I hate to say it but such services are designed and created for second-world countries (e.g. Asia) and are not really created for the modern world. I live in a country were our cost of living highly outweighs that of many modern countries, including the States, so settling of such services would only really fuel more economic problems.
Most of those bids are from the developing world, and not from developed countries. Realistically only somebody who's learning would place a bid in there. Let me illustrate, I've just sent a proposal today for a CMS website. I included cloud hosting, SSL, hosting, domain registration and annual support. All that on it's exceeded the 300 USD yearly.
Now a custom website is anything from 1.500 EUR upwards. I tell my clients that there is no two ways about it. Recently I have had clients sending my power-point slides wanting them converting into a website. I never back down and always explain to them that this is not a possibility.
I CMS website needs to have support, needs to be hosted by me for that support, needs to have SSL for it's login pages and as an added extra might need cloud hosting and GZipping for performance issues. Clients need to value this support in order to ensure they don't have problems.
It's possible to make a job freelancing, but even though 'cheap' jobs often deliver sub-quality products. The cheaper deals are never the ideal deal.
Avoid the online market initially. Look at the your 'real' world. Try going out of your comfort zone and going to exhibitions and conferences, mingle with individuals. Don't advertise, as this hardly works, focus more on real world connections. Now online could also work, but you have to stay away from cloud-sourcing websites like this, unless you're doing it as an added extra. Build relationships on-line.
From experience I already have people I work with online, respect your connections and learn to handle your clients properly so they are profitable to you without disappointing them.
Yep, but you're the boss, so just let them know you gave them a discount. Ultimately you are in-charge of what you do,which seams to be the case if you work for yourself like I do.
I recently turned down a client because he demanded very cheap work and even told me that he can get it done from India for half the price. On that note I informed the person that I don't live in India and it's not fair to compare what I do to somebody in India. I then asked him to explore those offshore avenues in India. Now professionally it might have not been the best thing to do, but in light of the negotiation methods carried out, I really don't feel it was going to be a good working relationship.

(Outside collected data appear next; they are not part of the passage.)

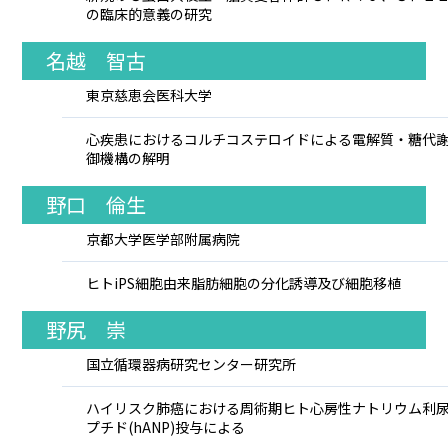
の臨床的意義の研究
名越 智古
東京慈恵会医科大学
心疾患におけるコルチコステロイドによる電解質・糖代
御機構の解明
野口 倫生
京都大学医学部附属病院
ヒトiPS細胞由来脂肪細胞の分化誘導及び細胞移植
野尻 崇
国立循環器病研究センター研究所
ハイリスク肺癌における周術期ヒト心房性ナトリウム利
プチド(hANP)投与による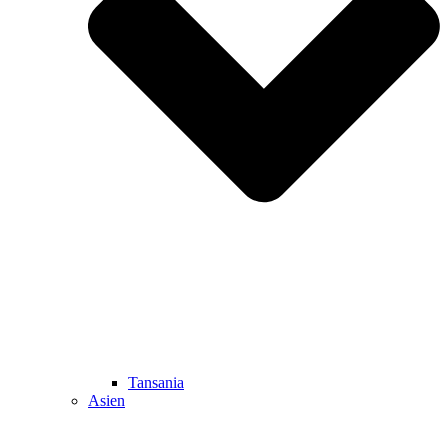
Tansania
Asien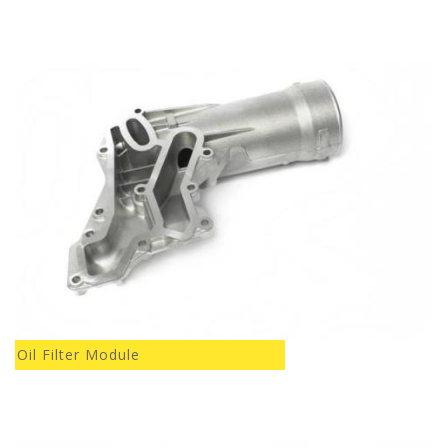
Oil Filter Module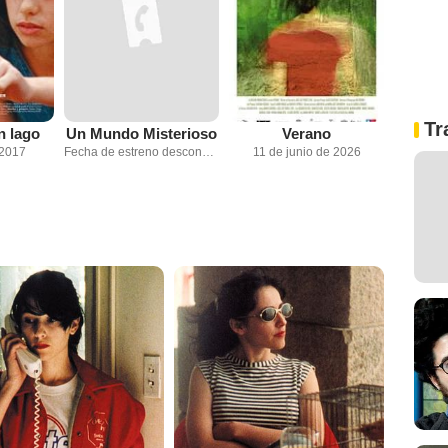
Tr
n lago
Un Mundo Misterioso
Verano
 2017
Fecha de estreno desconocida
11 de junio de 2026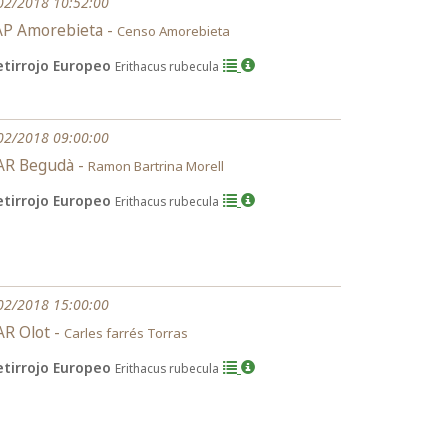
02/2018 10:52:00
AP Amorebieta -
Censo Amorebieta
etirrojo Europeo
Erithacus rubecula
02/2018 09:00:00
AR Begudà -
Ramon Bartrina Morell
etirrojo Europeo
Erithacus rubecula
02/2018 15:00:00
R Olot -
Carles farrés Torras
etirrojo Europeo
Erithacus rubecula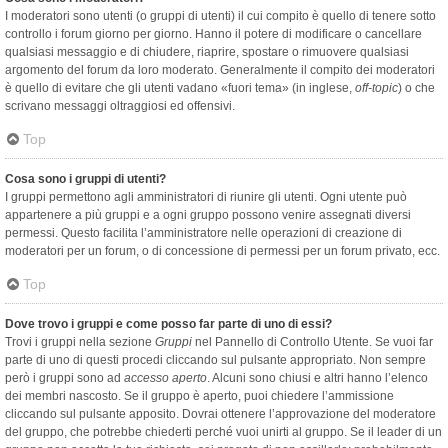
I moderatori sono utenti (o gruppi di utenti) il cui compito è quello di tenere sotto
controllo i forum giorno per giorno. Hanno il potere di modificare o cancellare
qualsiasi messaggio e di chiudere, riaprire, spostare o rimuovere qualsiasi
argomento del forum da loro moderato. Generalmente il compito dei moderatori
è quello di evitare che gli utenti vadano «fuori tema» (in inglese,
off-topic
) o che
scrivano messaggi oltraggiosi ed offensivi.
Top
Cosa sono i gruppi di utenti?
I gruppi permettono agli amministratori di riunire gli utenti. Ogni utente può
appartenere a più gruppi e a ogni gruppo possono venire assegnati diversi
permessi. Questo facilita l’amministratore nelle operazioni di creazione di
moderatori per un forum, o di concessione di permessi per un forum privato, ecc.
Top
Dove trovo i gruppi e come posso far parte di uno di essi?
Trovi i gruppi nella sezione
Gruppi
nel Pannello di Controllo Utente. Se vuoi far
parte di uno di questi procedi cliccando sul pulsante appropriato. Non sempre
però i gruppi sono ad
accesso aperto
. Alcuni sono chiusi e altri hanno l’elenco
dei membri nascosto. Se il gruppo è aperto, puoi chiedere l’ammissione
cliccando sul pulsante apposito. Dovrai ottenere l’approvazione del moderatore
del gruppo, che potrebbe chiederti perché vuoi unirti al gruppo. Se il leader di un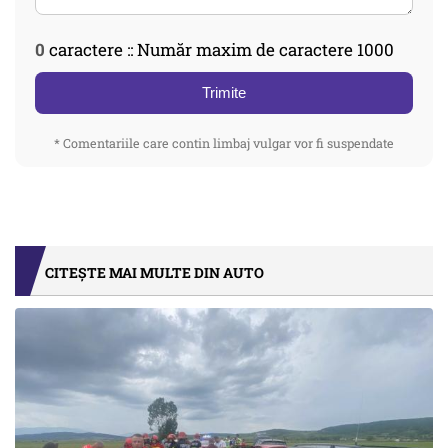
0
caractere :: Număr maxim de caractere 1000
Trimite
* Comentariile care contin limbaj vulgar vor fi suspendate
CITEȘTE MAI MULTE DIN AUTO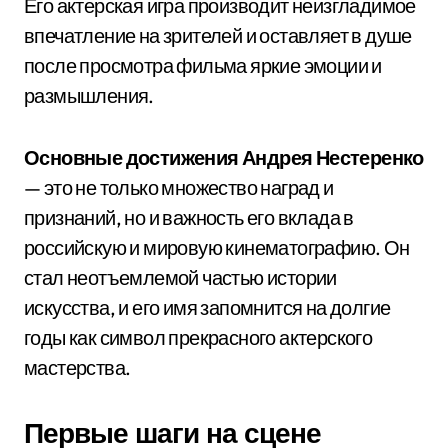
Его актерская игра производит неизгладимое
впечатление на зрителей и оставляет в душе
после просмотра фильма яркие эмоции и
размышления.
Основные достижения Андрея Нестеренко
— это не только множество наград и
признаний, но и важность его вклада в
российскую и мировую кинематографию. Он
стал неотъемлемой частью истории
искусства, и его имя запомнится на долгие
годы как символ прекрасного актерского
мастерства.
Первые шаги на сцене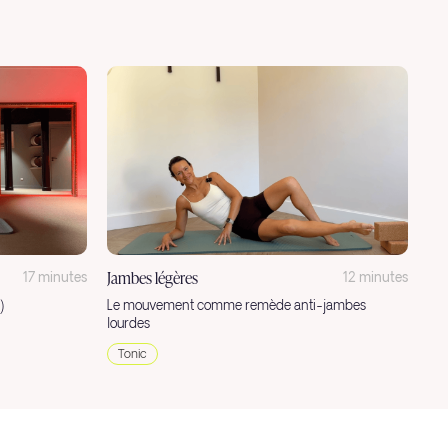
Jambes légères
17 minutes
12 minutes
)
Le mouvement comme remède anti-jambes
lourdes
Tonic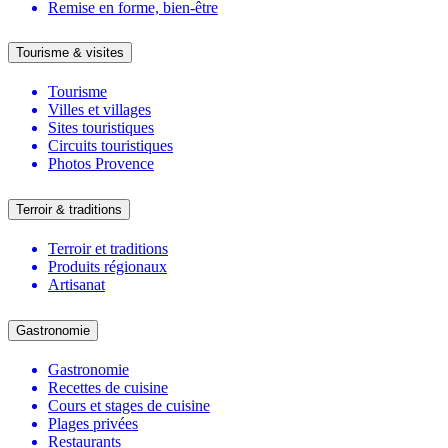
Remise en forme, bien-être
Tourisme & visites
Tourisme
Villes et villages
Sites touristiques
Circuits touristiques
Photos Provence
Terroir & traditions
Terroir et traditions
Produits régionaux
Artisanat
Gastronomie
Gastronomie
Recettes de cuisine
Cours et stages de cuisine
Plages privées
Restaurants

The work in India is cheap, but the product always reflect's this. I've worked with many many people, and from all the people I worked with were, people from the US are better in such services. I've found people in the developing world to be seriously over-pricing for their cost of living and delivering sub-standard work whilst suffering issues with communication. Some might have the talent, but the language barrier makes work a lot more difficult.